## 取り組む課題
A. 自己破産と事業についての文章を読んで、次の問いに答えてください。
(i) 自己破産の準備に入った時点で、取引先への代金支払はどうする必要がありますか。
(ii) 別の銀行でも新しく融資を受けられないのは、何が登録されるからですか。
(iii) 在庫商品を含む業務上の財産は、原則として誰がどうしますか。
B. 自己破産と事業についての文章の続きを書いてください。

## 本文
破産管財人の仕事は、破産したご本人が事業を継続できるように配慮する事ではなく、ご本人から少しでもお金を回収して、債権者に配当する事が大きな部分を占めています。
したがって破産管財人の業務方針は、ご本人の希望しない方向の展開になる場合があります。
まずは破産手続上の原則論をご紹介します。
取引先からの仕入れが困難となる
自己破産の準備に入った時点で、取引先への代金支払も全てストップする必要があるため、通常は商品の仕入ができなくなります。
銀行から融資を受けられなくなる
銀行からの融資についても返済を停止するため、追加融資を受けられなくなります。信用情報に滞納歴が登録されるため、別の銀行での新規融資も受けられません。
在庫商品が処分されてしまう場合がある
破産手続は、ご本人の財産をお金に換えて債権者に配当するという手続なので、在庫商品を含む業務上の財産は、破産管財人により回収・売却されることが原則です。
自動車や機械が処分されてしまう場合がある
在庫商品と同様、ご本人名義の自動車や機械は、破産管財人により回収・売却されることが原則です。

## 手元の資料

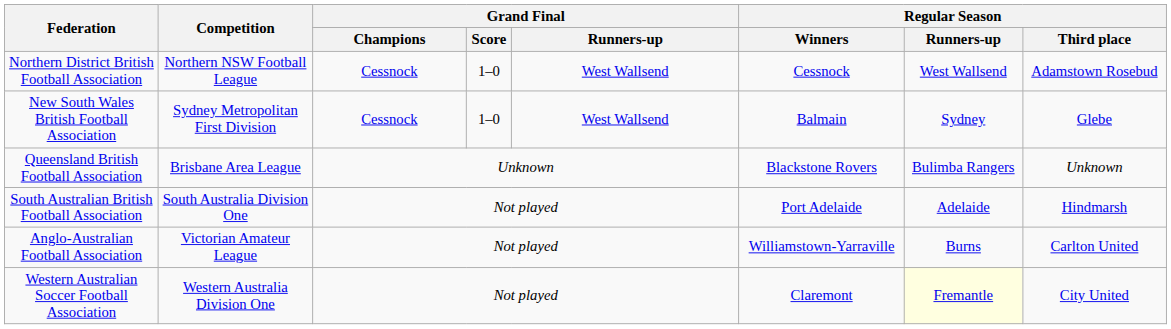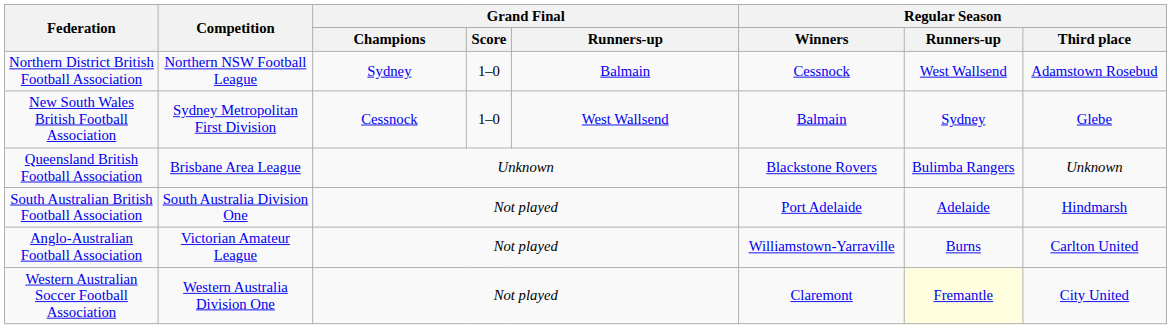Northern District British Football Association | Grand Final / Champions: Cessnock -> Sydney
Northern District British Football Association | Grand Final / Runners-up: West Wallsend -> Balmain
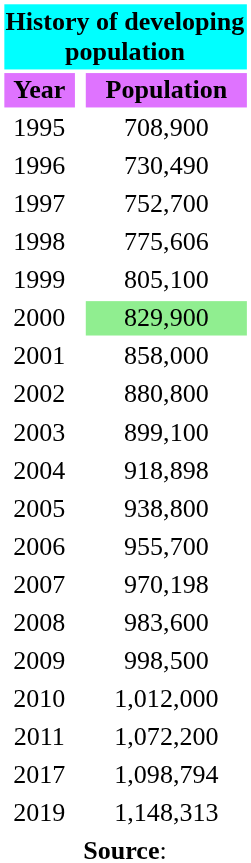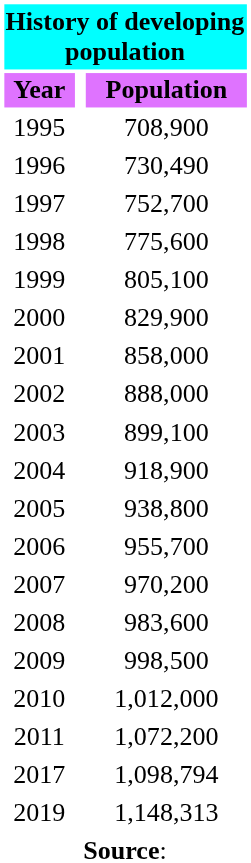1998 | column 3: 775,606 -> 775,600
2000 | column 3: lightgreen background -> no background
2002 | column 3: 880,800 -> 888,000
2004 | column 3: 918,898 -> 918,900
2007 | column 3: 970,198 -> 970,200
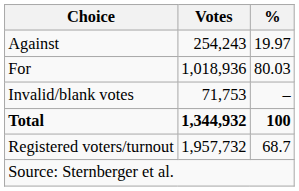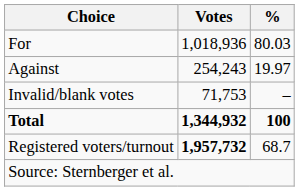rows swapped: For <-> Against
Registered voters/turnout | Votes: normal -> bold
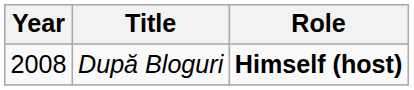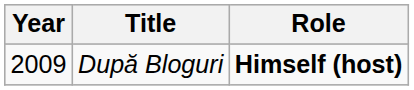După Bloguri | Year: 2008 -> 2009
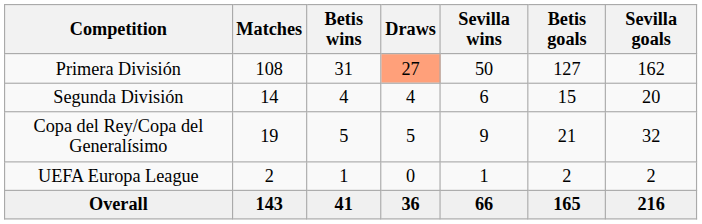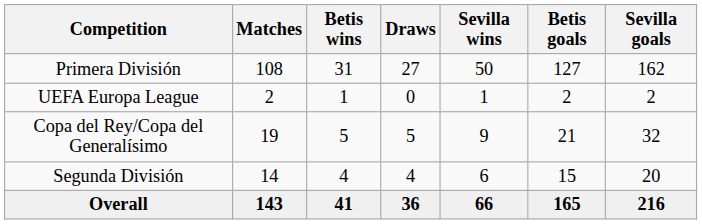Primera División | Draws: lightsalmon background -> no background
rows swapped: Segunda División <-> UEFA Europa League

* * *

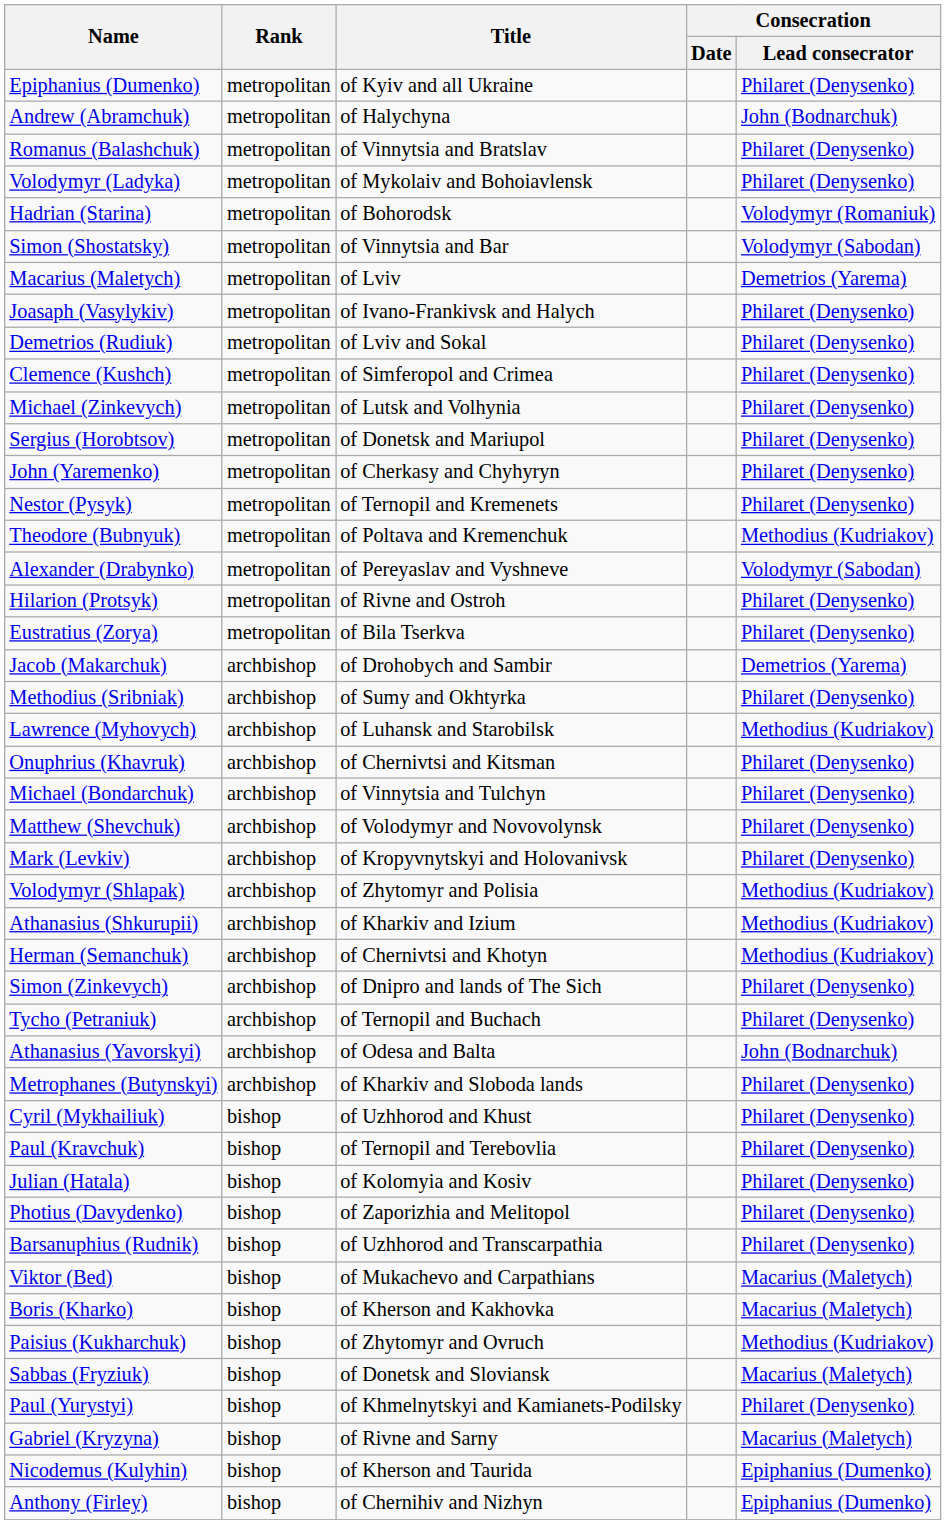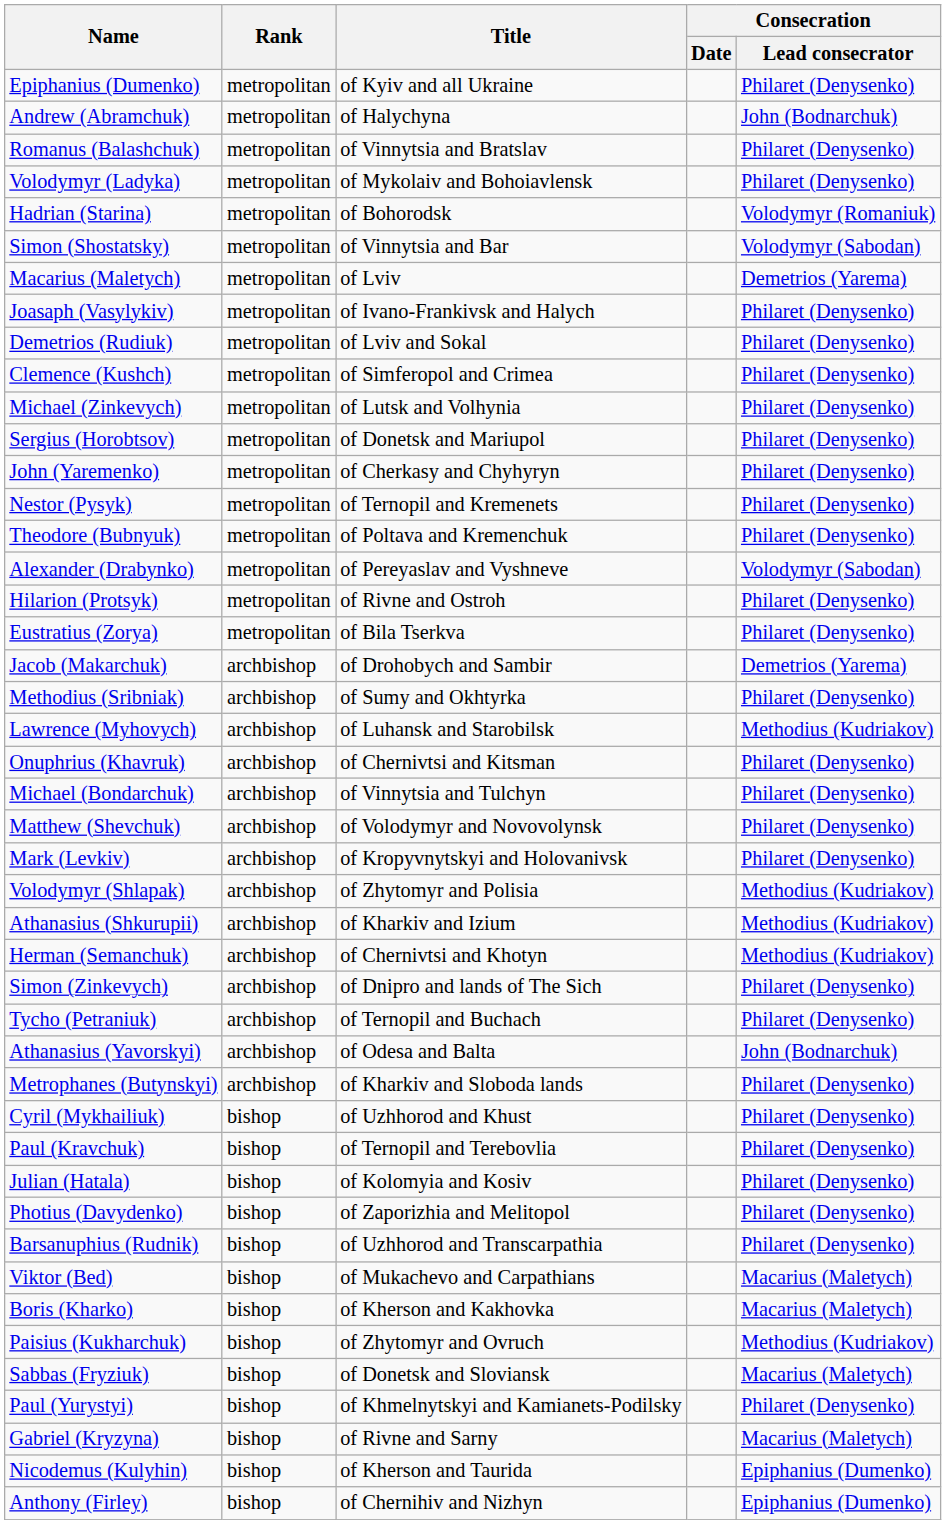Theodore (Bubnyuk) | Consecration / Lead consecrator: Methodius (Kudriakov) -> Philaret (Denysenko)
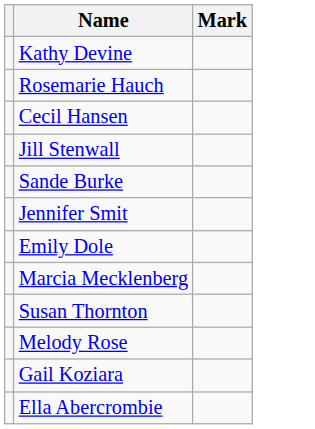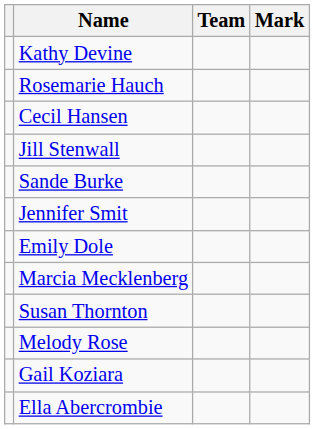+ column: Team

* * *

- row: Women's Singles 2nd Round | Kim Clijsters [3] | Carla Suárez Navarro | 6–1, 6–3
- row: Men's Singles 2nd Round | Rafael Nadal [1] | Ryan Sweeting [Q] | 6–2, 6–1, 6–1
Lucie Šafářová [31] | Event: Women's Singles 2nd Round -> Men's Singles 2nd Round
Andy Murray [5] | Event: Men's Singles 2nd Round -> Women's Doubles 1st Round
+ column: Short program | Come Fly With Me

## 課題の答え
A.
(i) 全てストップする必要があります。
(ii) 信用情報に滞納歴が登録されるからです。
(iii) 破産管財人が回収・売却します。

B.
売掛金を破産管財人が回収してしまう場合がある
「売掛金」というと少し分かりにくいかも知れませんが「取引先に対する代金の請求権」とお考えください。
事業をされていると、取引先との間で毎回毎回代金を支払ってもらうのではなく、1ヶ月間の仕事の工賃や代金を、まとめて請求するような形も多いと思います。取引先から今後支払ってもらう予定の未回収代金は、ご本人の財産の一部ですから、破産管財人が回収して配当に回することが原則です。
事業のための契約が、破産管財人に解除される可能性がある
事業者の方が発注者から請け負っている仕事の契約等は、破産管財人が解除か続行かを判断します。もし契約を解除された場合、従来の業務を受注できないため、個人事業の続行は困難となります。
破産手続上の原則からは以上のような方針で破産手続が進行していくため、事業継続が困難となるケースが多くなるのです。
特に、「物を売り買いする業種」や「金融機関からの融資が必要な業種」については、事業を継続しながら自己破産する事が、実際問題として難しい方向になるケースが多いでしょう。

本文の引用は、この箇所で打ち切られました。